**Task objective**
Copy all the entries word for word, but omit the pictures.

**Saved data entries**

= = = = = = =

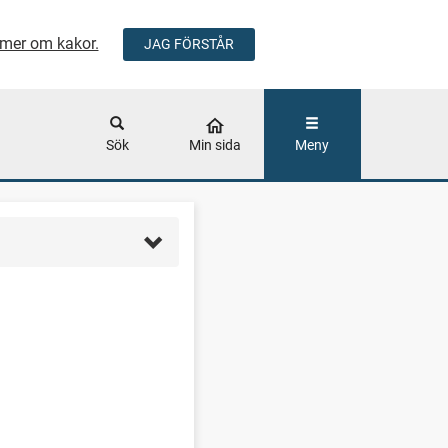
mer om kakor.
JAG FÖRSTÅR
ÅLLET
Sök
Min sida
Meny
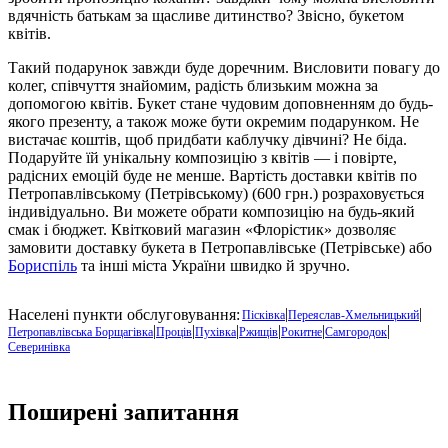
вдячність батькам за щасливе дитинство? Звісно, букетом
квітів.
Такий подарунок завжди буде доречним. Висловити повагу до
колег, співчуття знайомим, радість близьким можна за
допомогою квітів. Букет стане чудовим доповненням до будь-
якого презенту, а також може бути окремим подарунком. Не
вистачає коштів, щоб придбати каблучку дівчині? Не біда.
Подаруйте їй унікальну композицію з квітів — і повірте,
радісних емоцій буде не менше. Вартість доставки квітів по
Петропавлівському (Петрівському) (600 грн.) розраховується
індивідуально. Ви можете обрати композицію на будь-який
смак і бюджет. Квітковий магазин «Флорістик» дозволяє
замовити доставку букета в Петропавлівське (Петрівське) або
Бориспіль
та інші міста України швидко й зручно.
|
|
Населені пункти обслуговування:
Пісківка
Переяслав-Хмельницький
|
|
|
|
|
|
Петропавлівська Борщагівка
Проців
Пухівка
Ржищів
Рокитне
Самгородок
Северинівка
Поширені запитання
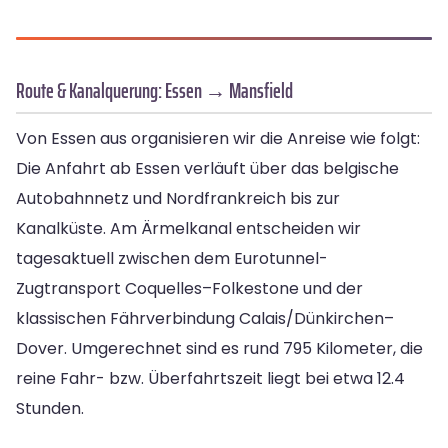
Route & Kanalquerung: Essen → Mansfield
Von Essen aus organisieren wir die Anreise wie folgt:
Die Anfahrt ab Essen verläuft über das belgische
Autobahnnetz und Nordfrankreich bis zur
Kanalküste. Am Ärmelkanal entscheiden wir
tagesaktuell zwischen dem Eurotunnel-
Zugtransport Coquelles–Folkestone und der
klassischen Fährverbindung Calais/Dünkirchen–
Dover. Umgerechnet sind es rund 795 Kilometer, die
reine Fahr- bzw. Überfahrtszeit liegt bei etwa 12.4
Stunden.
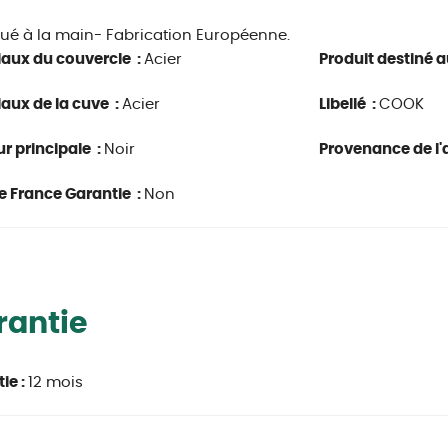
ué à la main- Fabrication Européenne.
aux du couvercle :
Acier
Produit destiné au
aux de la cuve :
Acier
Libellé :
COOK
r principale :
Noir
Provenance de l'a
e France Garantie :
Non
rantie
ie :
12 mois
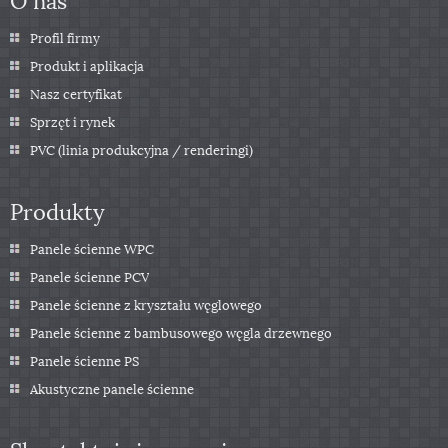
Profil firmy
Produkt i aplikacja
Nasz certyfikat
Sprzęt i rynek
PVC (linia produkcyjna / renderingi)
Produkty
Panele ścienne WPC
Panele ścienne PCV
Panele ścienne z kryształu węglowego
Panele ścienne z bambusowego węgla drzewnego
Panele ścienne PS
Akustyczne panele ścienne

= = = = = = =

**Solution**
mer om kakor.
JAG FÖRSTÅR
ÅLLET
Sök
Min sida
Meny
вдячність батькам за щасливе дитинство? Звісно, букетом
квітів.
Такий подарунок завжди буде доречним. Висловити повагу до
колег, співчуття знайомим, радість близьким можна за
допомогою квітів. Букет стане чудовим доповненням до будь-
якого презенту, а також може бути окремим подарунком. Не
вистачає коштів, щоб придбати каблучку дівчині? Не біда.
Подаруйте їй унікальну композицію з квітів — і повірте,
радісних емоцій буде не менше. Вартість доставки квітів по
Петропавлівському (Петрівському) (600 грн.) розраховується
індивідуально. Ви можете обрати композицію на будь-який
смак і бюджет. Квітковий магазин «Флорістик» дозволяє
замовити доставку букета в Петропавлівське (Петрівське) або
Бориспіль
та інші міста України швидко й зручно.
|
|
Населені пункти обслуговування:
Пісківка
Переяслав-Хмельницький
|
|
|
|
|
|
Петропавлівська Борщагівка
Проців
Пухівка
Ржищів
Рокитне
Самгородок
Северинівка
Поширені запитання
Route & Kanalquerung: Essen → Mansfield
Von Essen aus organisieren wir die Anreise wie folgt:
Die Anfahrt ab Essen verläuft über das belgische
Autobahnnetz und Nordfrankreich bis zur
Kanalküste. Am Ärmelkanal entscheiden wir
tagesaktuell zwischen dem Eurotunnel-
Zugtransport Coquelles–Folkestone und der
klassischen Fährverbindung Calais/Dünkirchen–
Dover. Umgerechnet sind es rund 795 Kilometer, die
reine Fahr- bzw. Überfahrtszeit liegt bei etwa 12.4
Stunden.
ué à la main- Fabrication Européenne.
aux du couvercle :
Acier
Produit destiné au
aux de la cuve :
Acier
Libellé :
COOK
r principale :
Noir
Provenance de l'a
e France Garantie :
Non
rantie
ie :
12 mois
Profil firmy
Produkt i aplikacja
Nasz certyfikat
Sprzęt i rynek
PVC (linia produkcyjna / renderingi)
Produkty
Panele ścienne WPC
Panele ścienne PCV
Panele ścienne z kryształu węglowego
Panele ścienne z bambusowego węgla drzewnego
Panele ścienne PS
Akustyczne panele ścienne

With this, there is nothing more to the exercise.